*** Exercise passage

The writing is very down-to-earth, written in first person from either Michelle or Jim Bob's point of view.  It begins more as a history of the couple and how they started their family and businesses.  It chronicles their many moves and describes their parenting methods and homeschooling curriculum and techniques.  There are little boxes every few pages which have a frequently asked question (via e-mail), with a member of the family answering it.  But mostly, it is sharing their philosphy of servant-leadership and aiming to inspire others to find peace and meaning in their families through that same faith.

What interested me the most was their explanation of their particular branch of Christianity.  I accept many of their choices: homeschooling, no televisions, modest clothing, lack of family planning techniques, delegation of duties including chores for even young children, daily family devotions and scripture memory work.  However, the scripture-based explanations they provide for many of these things confound me.  They choose to follow many Old Testament rituals, even though they describe themselves as New Testament Christians.  In addition to homeschooling, they also have home church.  Their lack of television and the fact that their internet is limited to 70 or so educational or faith-based websites leaves the impression that these children have little outside-family influence.  They do attend a homeschooling conference once (sometimes twice) a year, and their social circle seems to be comprised of friends met at those conferences or family members.

The discussions on their views on letting God choose the size of your family and their commitment to never borrow money but allow God to meet their needs with the resources and opportunities He gives them in His timing are very different from anything you will hear in the secular world, and are worth consideration.  They quote many resources that they have used over the years that have shaped their views, so it is possible to further study the background of their beliefs.

The book is worthwhile to those who would like to have further insight into the specifics of what devout faith-based parenting can be.  For me, it was an eye-opener as to how law-oriented families operate compared to Gospel-oriented ones.  These little ones are taught at an early age how to serve, be kind, be thrifty, be generous, be humble, etc.  They read a chapter of Proverbs each day and try to live out the teachings of that Proverb.   It was hard to read this book without constantly and consciously separating the difference in theologies between my family and the Duggars.  It left me praying that each and every one of these children grow up not only knowing how God expects US to act toward Himself and others, but also how HE has acted on our behalf, and through His grace saves us from sin and loves us whatever our shortcomings.

******

→ **What you need to do**:
1) Retype the book review word for word, everything from "The book is" down to "whatever our shortcomings.".
2) According to the book review, what appears in the little boxes placed every few pages of the book?
Rely only on the book review to respond.

*** Excerpted data

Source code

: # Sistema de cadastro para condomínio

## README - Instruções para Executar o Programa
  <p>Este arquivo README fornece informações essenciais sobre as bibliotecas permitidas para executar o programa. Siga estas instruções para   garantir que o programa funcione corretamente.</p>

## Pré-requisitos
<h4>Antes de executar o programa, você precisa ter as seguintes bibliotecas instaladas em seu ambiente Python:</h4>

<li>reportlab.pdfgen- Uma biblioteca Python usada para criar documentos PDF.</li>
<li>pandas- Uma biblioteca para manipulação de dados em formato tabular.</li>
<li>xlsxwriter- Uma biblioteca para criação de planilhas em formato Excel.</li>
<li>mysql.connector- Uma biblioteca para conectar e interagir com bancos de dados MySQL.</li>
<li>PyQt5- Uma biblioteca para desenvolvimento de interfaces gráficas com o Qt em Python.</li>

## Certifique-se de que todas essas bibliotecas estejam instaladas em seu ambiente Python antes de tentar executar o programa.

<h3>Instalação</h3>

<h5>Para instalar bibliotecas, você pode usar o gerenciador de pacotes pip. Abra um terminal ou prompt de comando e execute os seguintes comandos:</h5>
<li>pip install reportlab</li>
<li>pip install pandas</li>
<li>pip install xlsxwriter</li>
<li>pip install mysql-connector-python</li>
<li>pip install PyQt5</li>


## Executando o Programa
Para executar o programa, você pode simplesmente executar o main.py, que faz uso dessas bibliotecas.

******

→ **Completed exercise**:
1)
The book is worthwhile to those who would like to have further insight into the specifics of what devout faith-based parenting can be.  For me, it was an eye-opener as to how law-oriented families operate compared to Gospel-oriented ones.  These little ones are taught at an early age how to serve, be kind, be thrifty, be generous, be humble, etc.  They read a chapter of Proverbs each day and try to live out the teachings of that Proverb.   It was hard to read this book without constantly and consciously separating the difference in theologies between my family and the Duggars.  It left me praying that each and every one of these children grow up not only knowing how God expects US to act toward Himself and others, but also how HE has acted on our behalf, and through His grace saves us from sin and loves us whatever our shortcomings.

2) A frequently asked question sent by e-mail, with a member of the family answering it.